* [Goal of the exercise] Please rewrite the Usenet post below from "Sorry, Ozan, but" to "gives huge speedups.", replacing "hand optimization" with "manual optimization" wherever it occurs.

(Text provided Opens)

Path: utzoo!utgpu!news-server.csri.toronto.edu!rpi!zaphod.mps.ohio-state.edu!swrinde!cs.utexas.edu!sun-barr!rutgers!cmcl2!kramden.acf.nyu.edu!brnstnd
From: brnstnd@kramden.acf.nyu.edu (Dan Bernstein)
Newsgroups: comp.lang.c
Subject: Re: Some optimization results
Message-ID: <8834:May1504:18:2391@kramden.acf.nyu.edu>
Date: 15 May 91 04:18:23 GMT
References: <3501@charon.cwi.nl> <14077:May1321:14:2691@kramden.acf.nyu.edu> <22723@yunexus.YorkU.CA>
Organization: IR
Lines: 77

In article <22723@yunexus.YorkU.CA> oz@yunexus.yorku.ca (Ozan Yigit) writes:
  [ an implication that hand optimization only gains a few percent ]

Sorry, Ozan, but you're wrong. The yabba code after hand optimization
was slightly over two times faster than the code before. As another
example, I've taken the ``compress'' source and optimized it by hand;
the result is 30% faster for compression and 50% faster for
decompression. That is a lot more than a few percent.

> >I can keep pointing out how hand optimization gives huge speedups.
>  wollman@emily.uvm.edu (Garrett Wollman) points out elsewhere:

Where is that? All reports of yabbawhap problems should either be sent
to me or be crossposted to comp.sources.bugs. How am I supposed to fix
them otherwise?

>  | [For example, yabba will not work for (some subset of the set of)
>  | large binary files on our SGI 4D/340S.

Dunno about this. I've received five reports of yabba failures, and in
three of the cases it was simply misconfigured in ways that checkconf
(which is part of the package) would have detected had it been run as
per instructions. I haven't received word yet on the fourth and fifth.

> Dan also spent so much effort
>  | unrolling loops that the source is nearly incomprehensible,

I have no problem understanding it. I really didn't spend much effort on
the unrolling; it was just a matter of taking a subroutine like this:

#define DOWN0(n,p,h,sp,sch,no,FOUND,NOTFOUND) { \
 if ((no) = HANO(h,sch)) { if (PARENT(p,no) != (sp)) { \
   do (no) = NEXT(n,no); while ((no) && (PARENT(p,no) != (sp))); \
   if (no) { FOUND } else { NOTFOUND } \
 } else { FOUND } } else { NOTFOUND } \
}

and adding a parallel version like this:

#define DOWN1(n,p,h,sp,sch,no,FOUND,NOTFOUND) { \
 if ((no) = HANO(h,sch)) { if (PARENT(p,no) != (sp)) { \
 if ((no) = NEXT(n,no))  { if (PARENT(p,no) != (sp)) { \
   do (no) = NEXT(n,no); while ((no) && (PARENT(p,no) != (sp))); \
   if (no) { FOUND } else { NOTFOUND } \
 } else { FOUND } } else { NOTFOUND } \
 } else { FOUND } } else { NOTFOUND } \
}

plus a DOWN macro to select between DOWN0 and DOWN1 (as well as DOWN2
and DOWN5). Since this unrolling is all isolated inside a separate
routine with a well-defined interface, it doesn't hurt maintainability.

(Text provided Closes)
(Input data Opens)

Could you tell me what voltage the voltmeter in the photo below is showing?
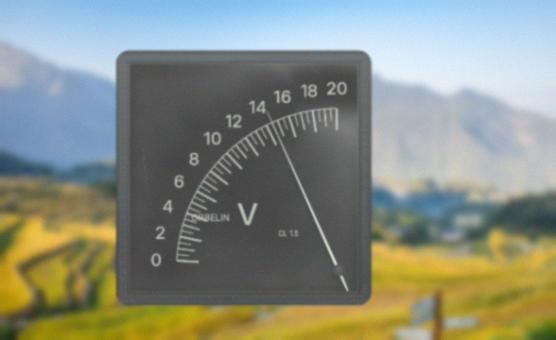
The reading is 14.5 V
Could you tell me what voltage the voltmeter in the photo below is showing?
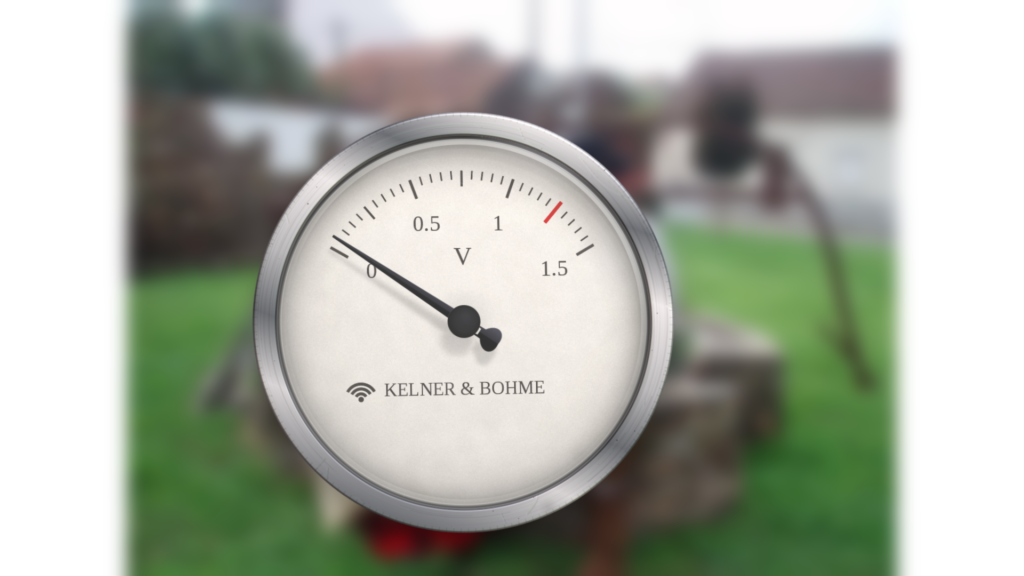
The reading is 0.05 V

(Input data Closes)

* [Exercise result]
Sorry, Ozan, but you're wrong. The yabba code after manual optimization
was slightly over two times faster than the code before. As another
example, I've taken the ``compress'' source and optimized it by hand;
the result is 30% faster for compression and 50% faster for
decompression. That is a lot more than a few percent.

> >I can keep pointing out how manual optimization gives huge speedups.